Document excerpt.
::::

On the final day of the school year, a group of rising seniors in small-town Texas set out with custom-made paddles to whack the bottoms of soon-to-be freshmen, and then take a couple of them to a “beer bust” out by a soaring light tower. Along the way, they shoot some pool, cruise the town, smoke joint after joint. If the film has a point, it’s that the teens want to party all night and still wake up in time to buy Aerosmith tickets in the morning. (The last frame shows them driving into the sunrise.)

What makes Dazed and Confused so pleasurable is its adherence to a devil-may-care freedom just inside the bounds of believability. You can really imagine a group of mid-’70s high-school boys throwing a bowling ball through a car window. You can really envision (especially if you went to my high school, which held on to similar hazing rituals well into the 2000s) senior girls screaming at rising ninth graders, ordering them to lie on the ground and “fry like bacon” while being squirted with ketchup and mustard. And if you’re as jealous of a ’70s upbringing as I am (largely thanks to Dazed and Confused ), you can daydream about a version of adolescent life with nary an adult to correct you or even shake their head. Only the school’s football coach tries to hold the line on drugs, and he’s roundly mocked. Wild partying is just a rite of initiation.

As Bruce Handy—a journalist, critic, and fellow Dazed and Confused fan—writes in his new book, Hollywood High: A Totally Epic, Way Opinionated History of Teen Movies, relaxing the strictures on kids in the throes of puberty and letting them call the shots has been the modus operandi of the teen filmscape for decades. Teenagers coalesced as a demographic group and a niche market in the 1940s and soon became box-office-boosting conveyors of cool. By the time the first batches of Baby Boomers were graduating from high school in the mid-1960s, teens had arrived as “the prime movers of American popular culture,” Handy writes.

Over the ensuing six decades, “teenagers and teen movies would come of age hand in hand,” stirring moral panic along the way. In Handy’s astute and spirited account, grown-ups live in fear of the culture that teens have helped create—unnerved again and again by what they learn on-screen about an age cohort hell-bent on charting its own detour on the way to adulthood. “They’re just afraid that some of us might be having too good a time,” the coolest kid in Dazed and Confused concludes about his elders. As the genre has evolved, their unease has extended well beyond that.

From the start, Handy argues, the on-screen adventures in teen movies have been targeted to a double audience of rebellious teens and anxious adults. Kindly caretakers of youths in prewar times (Judge Hardy in the Hardy films helps his aw-shucks son navigate chaste first kisses, etc.) retreat from view. Early-1950s headlines such as “Youth Delinquency Growing Rapidly Over the Country” are the backdrop to Jim Stark (James Dean) in Rebel Without a Cause (1955), roaring across the California landscape in his Mercury Coupe, morally adrift and crying out for adult guidance he never gets. Posters billed the movie as a challenging drama of today’s juvenile violence, savvily marketing it to hell-raisers and handwringers alike.

::::

Given entries.

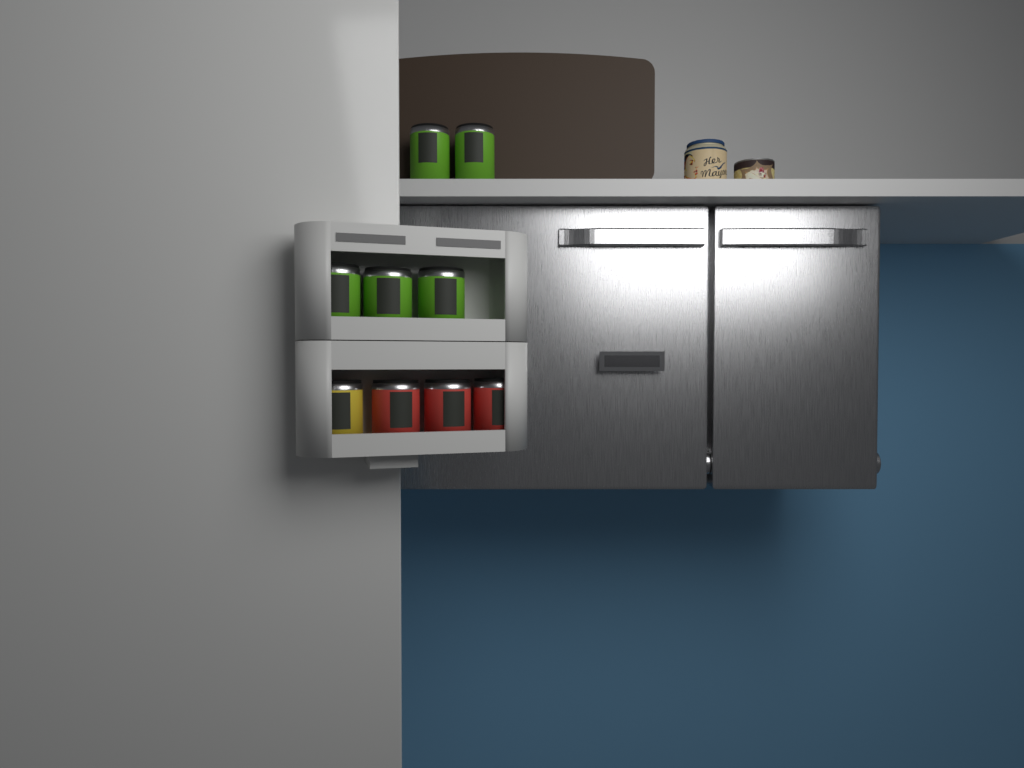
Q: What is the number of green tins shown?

::::

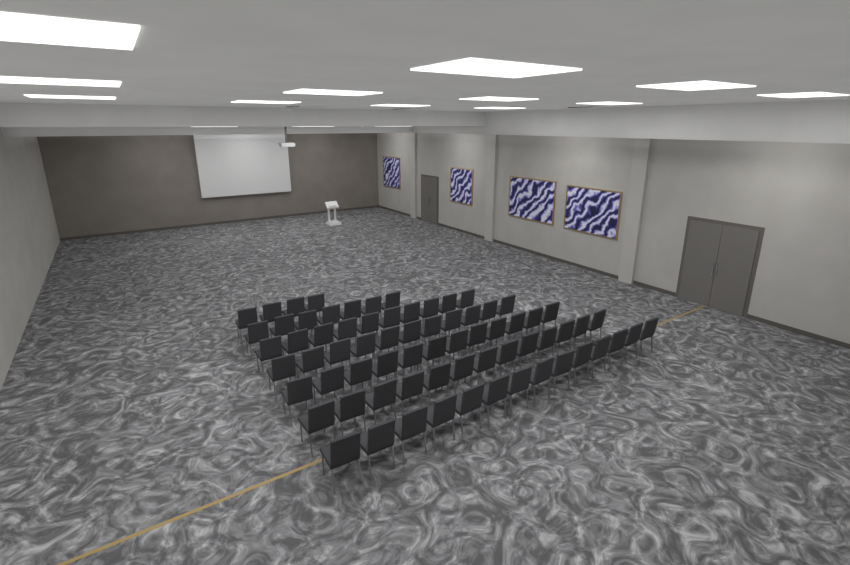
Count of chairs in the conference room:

::::

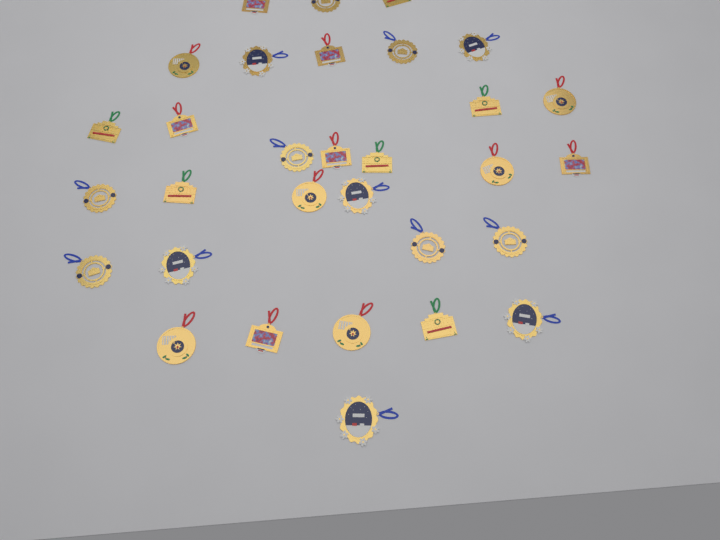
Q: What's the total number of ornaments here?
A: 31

::::

Tasks for this exercise.
- A) In the teen-movie review, in what decade did teenagers coalesce as a demographic group and a niche market?
- B) From the teen-movie review, copy out the part that opens with the words containing "On the final" and closes with "into the sunrise.)".

Final answers.
- A) The 1940s.

- B)
On the final day of the school year, a group of rising seniors in small-town Texas set out with custom-made paddles to whack the bottoms of soon-to-be freshmen, and then take a couple of them to a “beer bust” out by a soaring light tower. Along the way, they shoot some pool, cruise the town, smoke joint after joint. If the film has a point, it’s that the teens want to party all night and still wake up in time to buy Aerosmith tickets in the morning. (The last frame shows them driving into the sunrise.)